# Bit Butter - anyone heard of it or used it?



## Slinkyunicorn (6 December 2011)

They have pots of it for sale in my local saddlery - it contains aloe and mint and other things to help the horse salivate and help heal any bruising

I have never heard or seen it before and wondered if anyone had seen it or used and what difference if any it makes and what is really the point of it

Thankies


----------



## Capriole (6 December 2011)

yes Ive heard of it, I saw it on a website a while back (poss a dressage one), no ive never used it or heard of anyone I know using it


----------



## jess_asterix (6 December 2011)

I use it, so does my trainer and quite a few other I know! 

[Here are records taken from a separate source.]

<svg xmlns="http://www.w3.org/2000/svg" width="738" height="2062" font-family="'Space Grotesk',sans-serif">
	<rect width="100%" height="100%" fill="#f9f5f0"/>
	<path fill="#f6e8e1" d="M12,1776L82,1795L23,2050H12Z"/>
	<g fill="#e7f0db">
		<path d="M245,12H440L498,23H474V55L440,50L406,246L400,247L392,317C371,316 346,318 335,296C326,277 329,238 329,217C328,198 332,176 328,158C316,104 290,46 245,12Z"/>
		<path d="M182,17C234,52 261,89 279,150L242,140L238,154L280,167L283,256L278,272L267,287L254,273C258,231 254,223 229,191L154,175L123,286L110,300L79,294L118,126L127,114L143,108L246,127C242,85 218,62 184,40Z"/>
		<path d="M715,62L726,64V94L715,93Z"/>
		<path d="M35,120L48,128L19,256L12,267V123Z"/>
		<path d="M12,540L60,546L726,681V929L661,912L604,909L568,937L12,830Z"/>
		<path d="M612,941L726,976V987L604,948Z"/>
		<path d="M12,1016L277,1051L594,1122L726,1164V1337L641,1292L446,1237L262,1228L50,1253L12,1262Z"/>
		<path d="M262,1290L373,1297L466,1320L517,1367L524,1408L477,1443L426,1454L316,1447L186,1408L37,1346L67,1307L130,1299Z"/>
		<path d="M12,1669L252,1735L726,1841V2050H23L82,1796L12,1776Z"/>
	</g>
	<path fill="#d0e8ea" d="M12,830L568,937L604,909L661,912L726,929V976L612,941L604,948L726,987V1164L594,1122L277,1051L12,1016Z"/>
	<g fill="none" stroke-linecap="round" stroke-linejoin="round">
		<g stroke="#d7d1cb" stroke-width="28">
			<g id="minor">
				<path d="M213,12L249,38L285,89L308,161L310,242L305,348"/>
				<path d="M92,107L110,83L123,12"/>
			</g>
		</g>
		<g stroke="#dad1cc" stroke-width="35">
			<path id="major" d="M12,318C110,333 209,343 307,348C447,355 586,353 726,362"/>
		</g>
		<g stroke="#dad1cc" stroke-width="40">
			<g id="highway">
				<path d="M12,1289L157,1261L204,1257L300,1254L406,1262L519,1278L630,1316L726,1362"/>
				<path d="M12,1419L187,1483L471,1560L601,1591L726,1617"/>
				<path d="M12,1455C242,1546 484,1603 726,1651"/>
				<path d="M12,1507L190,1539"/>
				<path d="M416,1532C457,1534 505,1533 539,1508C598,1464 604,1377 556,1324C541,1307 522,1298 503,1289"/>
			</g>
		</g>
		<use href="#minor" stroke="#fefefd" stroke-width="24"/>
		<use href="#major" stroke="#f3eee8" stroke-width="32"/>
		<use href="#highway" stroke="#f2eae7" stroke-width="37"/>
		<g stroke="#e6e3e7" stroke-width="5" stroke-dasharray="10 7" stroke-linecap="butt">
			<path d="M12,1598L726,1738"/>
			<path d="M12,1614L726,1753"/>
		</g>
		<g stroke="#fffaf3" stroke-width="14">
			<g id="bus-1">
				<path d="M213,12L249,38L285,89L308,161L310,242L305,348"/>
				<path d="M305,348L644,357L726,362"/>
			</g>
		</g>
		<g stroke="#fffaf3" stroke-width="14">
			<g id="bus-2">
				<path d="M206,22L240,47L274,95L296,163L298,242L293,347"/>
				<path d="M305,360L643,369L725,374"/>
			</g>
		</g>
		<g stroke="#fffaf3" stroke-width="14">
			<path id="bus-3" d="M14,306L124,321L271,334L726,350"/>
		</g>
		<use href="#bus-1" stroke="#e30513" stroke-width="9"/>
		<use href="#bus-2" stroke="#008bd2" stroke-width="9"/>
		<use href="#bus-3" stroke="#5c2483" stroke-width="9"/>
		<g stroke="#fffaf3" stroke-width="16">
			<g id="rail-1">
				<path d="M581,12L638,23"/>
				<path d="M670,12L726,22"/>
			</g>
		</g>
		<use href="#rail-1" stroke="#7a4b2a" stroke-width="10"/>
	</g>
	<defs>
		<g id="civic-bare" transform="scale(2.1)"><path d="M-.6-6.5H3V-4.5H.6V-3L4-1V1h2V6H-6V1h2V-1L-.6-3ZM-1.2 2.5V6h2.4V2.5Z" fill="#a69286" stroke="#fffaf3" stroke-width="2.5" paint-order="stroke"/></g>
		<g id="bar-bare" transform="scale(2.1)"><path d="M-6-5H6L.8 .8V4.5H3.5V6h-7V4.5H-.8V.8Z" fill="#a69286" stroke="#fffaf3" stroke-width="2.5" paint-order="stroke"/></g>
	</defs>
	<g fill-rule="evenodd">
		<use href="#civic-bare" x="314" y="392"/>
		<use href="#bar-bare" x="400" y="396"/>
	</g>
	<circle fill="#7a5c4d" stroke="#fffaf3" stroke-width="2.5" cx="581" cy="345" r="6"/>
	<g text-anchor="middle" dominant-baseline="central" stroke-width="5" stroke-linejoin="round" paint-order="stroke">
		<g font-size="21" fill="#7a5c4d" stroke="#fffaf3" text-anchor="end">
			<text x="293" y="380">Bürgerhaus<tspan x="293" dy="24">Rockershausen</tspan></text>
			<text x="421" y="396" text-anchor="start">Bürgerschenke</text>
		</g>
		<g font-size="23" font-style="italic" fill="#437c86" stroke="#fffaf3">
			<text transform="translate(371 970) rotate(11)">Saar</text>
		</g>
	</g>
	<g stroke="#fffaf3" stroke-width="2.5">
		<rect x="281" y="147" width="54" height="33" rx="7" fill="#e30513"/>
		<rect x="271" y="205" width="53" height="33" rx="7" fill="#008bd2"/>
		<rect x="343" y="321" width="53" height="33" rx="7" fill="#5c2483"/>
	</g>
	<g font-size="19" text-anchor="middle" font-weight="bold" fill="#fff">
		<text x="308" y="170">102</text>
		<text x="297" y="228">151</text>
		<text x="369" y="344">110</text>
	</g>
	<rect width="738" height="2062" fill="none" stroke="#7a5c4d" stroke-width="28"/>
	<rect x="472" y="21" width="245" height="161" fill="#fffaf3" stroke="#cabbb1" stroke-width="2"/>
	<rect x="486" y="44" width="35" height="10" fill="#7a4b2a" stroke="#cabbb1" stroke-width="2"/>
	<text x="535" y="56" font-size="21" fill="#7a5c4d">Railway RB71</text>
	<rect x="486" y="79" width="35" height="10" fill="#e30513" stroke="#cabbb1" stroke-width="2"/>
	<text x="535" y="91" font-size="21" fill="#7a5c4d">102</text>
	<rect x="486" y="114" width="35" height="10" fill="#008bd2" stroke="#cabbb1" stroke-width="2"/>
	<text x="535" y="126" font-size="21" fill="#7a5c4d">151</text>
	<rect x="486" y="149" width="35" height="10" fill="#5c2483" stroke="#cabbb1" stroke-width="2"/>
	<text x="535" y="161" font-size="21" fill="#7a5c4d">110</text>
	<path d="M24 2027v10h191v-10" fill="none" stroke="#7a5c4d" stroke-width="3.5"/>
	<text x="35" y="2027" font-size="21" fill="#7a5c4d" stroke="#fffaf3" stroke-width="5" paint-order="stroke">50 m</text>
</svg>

It makes their lips all soft and my boy seems to love it so I just keep using it!


----------



## Slinkyunicorn (6 December 2011)

Do you just coat the bit in it before use then?


----------



## Goldenstar (6 December 2011)

yes I use it and would recommend .I smeared it on the bit of a horse who was tense about biting it worked really well.
I use it regularly on all their mouths and it works great on humans too!
My 5yo licks it out the pot if I let him.


----------



## jess_asterix (6 December 2011)

I put it on the bit and around the corners of hsi mouth to


----------



## MissMincePie&Brandy (6 December 2011)

is this it? http://www.horsehealth.co.uk/equine-essentials/skin-care/bit-butter


----------



## Herts05 (6 December 2011)

There are a couple of recent posts on the BD Forum here.
As expected, opinions ranged from those who loved it to those who didn't see any difference. I think you put it on the horse's lips rather than on the bit - but haven't used it myself


----------



## Slinkyunicorn (6 December 2011)

MissMincePie&Brandy said:



			is this it? http://www.horsehealth.co.uk/equine-essentials/skin-care/bit-butter

Click to expand...

Yep thats the stuff - only its £11 in my saddlery instead of £16!

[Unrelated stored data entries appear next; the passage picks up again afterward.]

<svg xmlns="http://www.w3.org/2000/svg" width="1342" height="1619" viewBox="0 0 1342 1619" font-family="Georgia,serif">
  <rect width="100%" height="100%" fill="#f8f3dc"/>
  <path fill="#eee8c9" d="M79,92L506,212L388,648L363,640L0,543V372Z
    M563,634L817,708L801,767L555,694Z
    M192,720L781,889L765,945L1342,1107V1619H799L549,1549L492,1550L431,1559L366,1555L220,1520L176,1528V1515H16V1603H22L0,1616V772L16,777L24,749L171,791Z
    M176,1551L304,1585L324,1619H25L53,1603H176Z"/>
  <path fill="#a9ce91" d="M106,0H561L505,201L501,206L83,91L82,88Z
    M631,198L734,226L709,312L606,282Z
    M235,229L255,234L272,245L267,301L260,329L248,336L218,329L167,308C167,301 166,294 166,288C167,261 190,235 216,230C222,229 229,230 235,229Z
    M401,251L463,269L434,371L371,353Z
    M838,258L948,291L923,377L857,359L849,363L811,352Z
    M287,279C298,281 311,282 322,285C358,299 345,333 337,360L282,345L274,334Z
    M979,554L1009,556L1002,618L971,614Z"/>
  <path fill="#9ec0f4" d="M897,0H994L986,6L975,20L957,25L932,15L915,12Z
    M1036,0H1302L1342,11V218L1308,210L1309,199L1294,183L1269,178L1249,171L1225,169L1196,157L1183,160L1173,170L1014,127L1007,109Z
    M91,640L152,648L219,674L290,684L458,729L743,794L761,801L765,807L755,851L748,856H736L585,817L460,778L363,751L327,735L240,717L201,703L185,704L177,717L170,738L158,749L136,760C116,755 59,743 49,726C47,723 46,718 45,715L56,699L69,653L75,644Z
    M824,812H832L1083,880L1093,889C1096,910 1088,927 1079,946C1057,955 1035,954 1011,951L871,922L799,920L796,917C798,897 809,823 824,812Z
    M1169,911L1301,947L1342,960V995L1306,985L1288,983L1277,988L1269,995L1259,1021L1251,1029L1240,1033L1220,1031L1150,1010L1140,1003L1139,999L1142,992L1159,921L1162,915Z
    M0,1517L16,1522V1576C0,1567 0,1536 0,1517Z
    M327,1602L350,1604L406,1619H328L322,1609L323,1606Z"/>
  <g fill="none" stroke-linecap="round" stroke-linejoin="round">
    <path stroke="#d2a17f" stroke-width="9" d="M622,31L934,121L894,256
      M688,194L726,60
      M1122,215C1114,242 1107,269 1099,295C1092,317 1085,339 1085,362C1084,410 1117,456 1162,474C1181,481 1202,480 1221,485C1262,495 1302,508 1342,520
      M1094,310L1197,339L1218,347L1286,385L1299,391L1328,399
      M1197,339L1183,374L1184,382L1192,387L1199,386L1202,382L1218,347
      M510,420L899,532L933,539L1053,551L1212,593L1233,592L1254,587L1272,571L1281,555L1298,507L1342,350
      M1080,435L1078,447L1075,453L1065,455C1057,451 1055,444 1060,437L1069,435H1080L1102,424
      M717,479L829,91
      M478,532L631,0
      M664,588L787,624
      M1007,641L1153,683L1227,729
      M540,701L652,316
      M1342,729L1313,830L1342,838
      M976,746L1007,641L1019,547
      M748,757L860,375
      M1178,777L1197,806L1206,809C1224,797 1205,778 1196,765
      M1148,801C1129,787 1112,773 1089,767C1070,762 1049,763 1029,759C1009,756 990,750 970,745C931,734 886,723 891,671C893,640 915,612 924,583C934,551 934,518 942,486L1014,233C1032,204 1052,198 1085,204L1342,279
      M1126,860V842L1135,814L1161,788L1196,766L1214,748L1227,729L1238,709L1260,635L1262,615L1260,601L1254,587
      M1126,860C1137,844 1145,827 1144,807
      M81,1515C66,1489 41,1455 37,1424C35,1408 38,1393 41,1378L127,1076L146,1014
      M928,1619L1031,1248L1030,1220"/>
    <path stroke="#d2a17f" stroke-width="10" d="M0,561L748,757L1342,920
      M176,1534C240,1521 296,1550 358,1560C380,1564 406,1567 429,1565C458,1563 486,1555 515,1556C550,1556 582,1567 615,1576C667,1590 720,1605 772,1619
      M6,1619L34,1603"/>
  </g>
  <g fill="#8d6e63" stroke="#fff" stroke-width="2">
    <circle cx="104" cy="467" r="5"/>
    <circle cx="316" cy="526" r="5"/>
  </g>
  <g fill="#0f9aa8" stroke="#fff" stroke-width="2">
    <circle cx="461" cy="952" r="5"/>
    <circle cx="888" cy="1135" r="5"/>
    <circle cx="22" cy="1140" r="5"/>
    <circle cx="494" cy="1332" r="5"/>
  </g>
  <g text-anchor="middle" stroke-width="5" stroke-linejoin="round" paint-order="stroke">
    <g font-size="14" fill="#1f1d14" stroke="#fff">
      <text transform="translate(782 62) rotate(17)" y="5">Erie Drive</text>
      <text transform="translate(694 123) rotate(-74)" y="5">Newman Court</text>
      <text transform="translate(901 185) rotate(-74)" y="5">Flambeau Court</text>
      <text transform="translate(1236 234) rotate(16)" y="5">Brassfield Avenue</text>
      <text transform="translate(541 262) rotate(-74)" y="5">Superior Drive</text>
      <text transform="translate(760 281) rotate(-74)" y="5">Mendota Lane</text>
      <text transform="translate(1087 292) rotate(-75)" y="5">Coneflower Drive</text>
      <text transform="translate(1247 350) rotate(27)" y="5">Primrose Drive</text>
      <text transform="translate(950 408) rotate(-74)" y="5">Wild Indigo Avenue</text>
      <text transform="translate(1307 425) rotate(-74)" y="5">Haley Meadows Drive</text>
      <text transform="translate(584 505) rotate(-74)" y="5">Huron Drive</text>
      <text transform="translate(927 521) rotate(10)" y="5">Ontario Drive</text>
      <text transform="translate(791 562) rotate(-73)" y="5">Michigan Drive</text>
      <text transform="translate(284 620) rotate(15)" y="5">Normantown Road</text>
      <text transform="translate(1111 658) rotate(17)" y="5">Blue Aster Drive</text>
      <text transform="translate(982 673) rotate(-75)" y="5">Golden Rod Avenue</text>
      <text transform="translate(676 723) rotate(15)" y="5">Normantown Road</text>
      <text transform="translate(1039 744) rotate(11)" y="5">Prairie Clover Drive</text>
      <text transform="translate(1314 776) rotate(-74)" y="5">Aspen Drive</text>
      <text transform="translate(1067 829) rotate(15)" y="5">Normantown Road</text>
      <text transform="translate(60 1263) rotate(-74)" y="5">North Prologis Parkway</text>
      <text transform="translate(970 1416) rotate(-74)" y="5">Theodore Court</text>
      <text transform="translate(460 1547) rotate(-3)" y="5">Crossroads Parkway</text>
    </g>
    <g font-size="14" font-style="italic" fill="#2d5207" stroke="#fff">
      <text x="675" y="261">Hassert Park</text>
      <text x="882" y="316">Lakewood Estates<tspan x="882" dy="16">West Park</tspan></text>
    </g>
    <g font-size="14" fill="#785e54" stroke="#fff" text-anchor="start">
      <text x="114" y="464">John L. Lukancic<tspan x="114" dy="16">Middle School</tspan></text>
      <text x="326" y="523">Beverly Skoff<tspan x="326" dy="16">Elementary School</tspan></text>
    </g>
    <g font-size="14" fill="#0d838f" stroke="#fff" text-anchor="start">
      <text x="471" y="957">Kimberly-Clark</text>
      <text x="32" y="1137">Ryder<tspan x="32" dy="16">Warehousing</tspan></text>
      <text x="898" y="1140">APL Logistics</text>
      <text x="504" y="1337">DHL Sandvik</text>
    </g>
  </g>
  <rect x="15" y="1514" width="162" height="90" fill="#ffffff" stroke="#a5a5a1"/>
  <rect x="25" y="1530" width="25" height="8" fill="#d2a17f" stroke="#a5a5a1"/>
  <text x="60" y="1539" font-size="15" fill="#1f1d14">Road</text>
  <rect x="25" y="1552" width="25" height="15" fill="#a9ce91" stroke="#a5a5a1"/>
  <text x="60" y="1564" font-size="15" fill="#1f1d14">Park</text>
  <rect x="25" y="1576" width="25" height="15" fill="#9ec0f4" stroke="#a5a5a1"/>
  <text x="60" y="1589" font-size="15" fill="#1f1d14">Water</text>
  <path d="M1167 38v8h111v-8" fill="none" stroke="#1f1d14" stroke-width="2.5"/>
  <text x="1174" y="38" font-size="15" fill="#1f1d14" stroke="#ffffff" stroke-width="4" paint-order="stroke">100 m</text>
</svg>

I had never seen it before but thought some one on here would know about it


----------



## Goldenstar (6 December 2011)

Herts05 said:



			There are a couple of recent posts on the BD Forum here.
As expected, opinions ranged from those who loved it to those who didn't see any difference. I think you put it on the horse's lips rather than on the bit - but haven't used it myself
		
Click to expand...

You can use it on the bit it worked brilliantly with mine.
It's great for lips but if whether is that much better than Vaseline to Jusify the cost I am not sure.


----------



## glitterfuzz (6 December 2011)

i just won a pot from horse health!  if you go on the horsehealth.co.uk facebook group you can enter to win, they are giving away 4 pots a week for 4 weeks.  Havent used it yet but have been using some on a liveries horse and it keeps her mouth very soft, smells lovely too!


----------



## Carefreegirl (7 December 2011)

We were looking at it at Keyso a couple of months ago and Patsy made me taste some ! She said it would give a nice tingly feeling and make my mouth water. Bit worried about uncontrollable dribbling during my next test but nothing happened. We use Vaseline as said before loads cheaper.


----------



## Topaz Tiger (7 December 2011)

I was going to get some of this to try when I was next at keysoe. I've been really struggling with my mare's split mouth. Currently using alum salts to harden it, but thought something to keep the skin supple would be a good idea. I have heard vasiline dries the skin.....?
Anyone had any success with it stopping a mouth from splitting?


----------



## Carefreegirl (7 December 2011)

We've not had a problem with Vaseline drying the mouth and never heard of it happening. The mare we use it on has very fat, wide lips. If it didn't work we would try the bit butter but £3 per pot opposed to £18 is quite a difference.


----------



## Slinkyunicorn (7 December 2011)

Thanks glitterfuzz

I have just won a pot from horsehealth as well so will let you all know if does anything


----------



## Thistle (7 December 2011)

Topaz Tiger said:



			I was going to get some of this to try when I was next at keysoe. I've been really struggling with my mare's split mouth. Currently using alum salts to harden it, but thought something to keep the skin supple would be a good idea. I have heard vasiline dries the skin.....?
Anyone had any success with it stopping a mouth from splitting?
		
Click to expand...

Have you tried anusol or preparation H, just the embarrassment of buying pile cream!


----------



## FestiveBoomBoom (7 December 2011)

I have some. I think it's supposed to encourage them to mouth the bit but I can't say it's made much difference! However, it does smell absolutely gorgeous and I use it around his mouth to stop cracking/chaffing etc


----------